1. Navigate to the Cloud9 console by typing cloud9 in the search bar and then selecting Cloud9 from the list of results:

Figure 10.5 – Navigating to the Cloud9 console

In Figure 10.5, we have one of the ways to navigate to the Cloud9 service page. Another option would be to click on the Services drop-down menu (not shown in the preceding screenshot) and locate the Cloud9 service in the Developer Tools group of services.

2. Locate and select the Cloud9 environment that we prepared in Chapter 1, Introduction to ML Engineering on AWS:

Figure 10.6 – Locating the View details button

Once you have selected the Cloud9 environment, click on the View details button located in the upper-right portion of the page (as highlighted in Figure 10.6).

Note

You might also decide to create a new Cloud9 environment from scratch and increase the size of the volume attached to the EC2 instance where the environment is running. If that’s the case, make sure to follow the step-by-step instructions specified in the Creating your Cloud9 environment and Increasing the Cloud9 storage sections of Chapter 1, Introduction to ML Engineering on AWS.

3. Under Environment details, locate and click on the Go To Instance link, as highlighted in Figure 10.7:

Figure 10.7 – Locating and clicking on the Go To Instance button

This should redirect you to the EC2 console where you should see the specific EC2 instance where the Cloud9 environment is running.

4. Toggle on the checkbox corresponding to the EC2 instance (starting with aws-cloud9), and then open the Actions drop-down menu, as highlighted in Figure 10.8:

Figure 10.8 – Modifying the IAM role of the EC2 instance

5. Next, we locate and click on the Modify IAM role option under the list of options under Security.

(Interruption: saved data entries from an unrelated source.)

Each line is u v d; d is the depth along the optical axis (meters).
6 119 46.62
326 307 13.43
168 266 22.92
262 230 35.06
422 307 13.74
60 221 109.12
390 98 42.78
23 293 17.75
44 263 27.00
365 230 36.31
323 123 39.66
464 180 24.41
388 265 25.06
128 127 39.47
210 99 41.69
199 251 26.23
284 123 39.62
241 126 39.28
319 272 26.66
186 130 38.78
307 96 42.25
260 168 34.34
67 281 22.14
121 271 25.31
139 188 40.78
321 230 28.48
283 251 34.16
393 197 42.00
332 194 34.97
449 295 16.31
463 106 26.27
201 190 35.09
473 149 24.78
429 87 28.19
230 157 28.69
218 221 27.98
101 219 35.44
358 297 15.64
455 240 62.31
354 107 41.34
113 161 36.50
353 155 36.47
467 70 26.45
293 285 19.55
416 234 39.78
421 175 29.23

This should redirect you to a page where you can select the specific IAM role to attach to the selected EC2 instance.
6. In the IAM role drop-down menu (as highlighted in Figure 10.9), locate and select the IAM role we created earlier in this chapter (that is, the kubeflow-on-eks IAM role):

Figure 10.9 – Specifying kubeflow-on-eks as the IAM role

Once we have updated the IAM role drop-down value to kubeflow-on-eks, you can now click on the Update IAM role button (as highlighted in Figure 10.9).

7. Navigate back to the Cloud9 console by typing cloud9 in the search bar and then selecting Cloud9 from the list of results.
8. Locate and click on the Open IDE button associated with our Cloud9 environment. This should open a Cloud9 environment that is similar to what is shown in Figure 10.10:

Figure 10.10 – The Cloud9 environment

Here, we should see a familiar screen (as we have used this already in Chapter 1, Introduction to ML Engineering on AWS, and Chapter 3, Deep Learning Containers).

In the Terminal of the Cloud9 environment (after the $ sign in the lower part of the screen), run the following command to disable the managed temporary credentials inside the environment:

ENV_ID=$C9_PID
aws cloud9 update-environment --managed-credentials-action DISABLE --environment-id $ENV_ID

9. Also, let’s remove the credentials file inside the .aws directory to ensure that temporary credentials are not in place, too:

   rm -vf /home/ubuntu/.aws/credentials
10. Finally, let’s verify that the Cloud9 environment is using the IAM role we prepared in this chapter (that is, the kubeflow-on-eks IAM role):

    aws sts get-caller-identity --query Arn 

This should yield a result similar to the following:

arn:aws:sts::1234567890:assumed-role/kubeflow-on-eks/i-abcdefgh12345

Once we have verified that we are using the correct IAM role inside the Cloud9 environment, we can proceed with the next section.

Note

What happened here? IAM roles (attached to the AWS resources) generate and provide credentials inside environments that expire every few hours. For us to be able to work with IAM roles, we need to remove any existing set of credentials (inside the Cloud9 environment) so that the environment will use the IAM role credentials instead. For more information on this topic, feel free to check out https://docs.aws.amazon.com/cloud9/latest/user-guide/security-iam.html.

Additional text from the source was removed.